How Long Does a Product Quote Take, From Start to Finish?
Ask most engineering teams how long it takes to get a quote for a product with 100 parts, and you'll get an answer of 2 weeks, maybe 3 weeks. What that answer usually misses is that the quote isn't a single event near the start of a project. It's an ongoing process that comes up over and over again, all the way through to production.
For a clear example, let's look at a product with 100 unique parts, with multiple sub-assemblies and moving parts. Think a mechanical assembly with a housing sub-assembly, a drivetrain or motion sub-assembly, and a fastener/hardware set tying it all together. By the time it's actually in production, it's been quoted more times than most teams expect.
Stage 1: The Initial RFQ
This starts once there is a design freeze and the parts are released for quotation. If you're sending this to a contract manufacturer, they need to digest all of the parts, understand the requirements, and work out how everything fits together across every sub-assembly.
A big part of this is the time it takes to transfer knowledge from you to the supplier or contract manufacturer. You've been working on this project for a long time, but it's most likely brand new for the supplier. Make sure you take the time to walk them through the intent behind the design, not just the drawings. It takes time, but it's worth it. A CM that actually understands why a tolerance is tight or why a part is designed the way it is will catch issues earlier and quote more accurately.
For a product with around 100 parts, it's normal for this stage to take about 3 weeks.
Stage 2: Redesigns
There will always be changes in a product. Sometimes these redesigns happen because the quote from the initial RFQ came back too high, so changes are made to reduce cost. Other redesigns happen because of user feedback, where real usage creates issues that didn't show up on paper.
Either way, these are design-driven changes, not manufacturability changes. A part might get simplified, a feature might get dropped, a material might get swapped, all in response to cost pressure or user feedback rather than a manufacturing constraint. Each redesign cycle typically takes about 5 days for the engineering team to rework, validate, and prepare for the next round.

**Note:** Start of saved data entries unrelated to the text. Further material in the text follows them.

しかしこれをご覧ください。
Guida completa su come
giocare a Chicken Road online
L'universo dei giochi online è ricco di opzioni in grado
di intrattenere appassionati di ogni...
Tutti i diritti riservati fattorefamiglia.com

Stage 3: DFM & Optimization
DFM and optimization changes are a bit different. These aren't fixing something broken or responding to user feedback, they're making a workable design easier to manufacture at volume. Wall thickness adjusted for tool access, hole patterns shifted for fixturing across a 100-part BOM, tolerances loosened where they weren't functionally necessary, hardware standardized to reduce the number of unique parts. This stage typically takes about 2 weeks to quote, depending on how many changes come out of the DFM review.

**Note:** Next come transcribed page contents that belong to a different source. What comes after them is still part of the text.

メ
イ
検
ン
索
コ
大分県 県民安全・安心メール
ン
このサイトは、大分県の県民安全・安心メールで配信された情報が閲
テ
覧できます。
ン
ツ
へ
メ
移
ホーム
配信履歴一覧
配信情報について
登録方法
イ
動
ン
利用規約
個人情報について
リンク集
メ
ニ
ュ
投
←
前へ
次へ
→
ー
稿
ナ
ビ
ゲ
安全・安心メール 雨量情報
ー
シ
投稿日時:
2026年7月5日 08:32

But the question that has to be asked once DFM is finalized is, do you need to re-quote? The answer is most likely yes. Any change to the product triggers this, and separately, if months have gone by since the original quote, exchange rates, material prices, and other costs have likely shifted too. Either one on its own is usually enough to make a re-quote necessary.
Adding It Up: What the Full Process Actually Costs in Time
Put the stages next to each other and the picture looks like this:
- Initial RFQ: about 3 weeks, including the time to transfer project knowledge to the CM
- Redesigns: ~5 days per cycle, driven by cost targets or beta feedback. Then multiply this times the number of redesigns.
- DFM & Optimization: 1-2 weeks depending on the changes made
- Re-quote (no further design changes): about a 5 day cycle, even when the design itself hasn't changed
"Getting a quote" isn't one milestone near the start of a project. It's several separate quoting events, strung across the entire life of the product, each one adding real time to the schedule.
What Changes When Each Step Is Instant
None of this goes away with faster quoting. Redesigns will still happen, driven by cost or by what beta users tell you. DFM and optimization will still happen, because that's how good assemblies get made. Material costs and exchange rates will still drift over time.
What changes is how much time each of those events costs. A redesign still takes an engineer a few days to work through, but validating that redesign against a new quote doesn't have to add another week on top of it. A re-quote triggered by DFM changes or by market drift doesn't have to mean requoting a hundred parts from scratch.
The engineering work stays the same. What disappears is the waiting between it.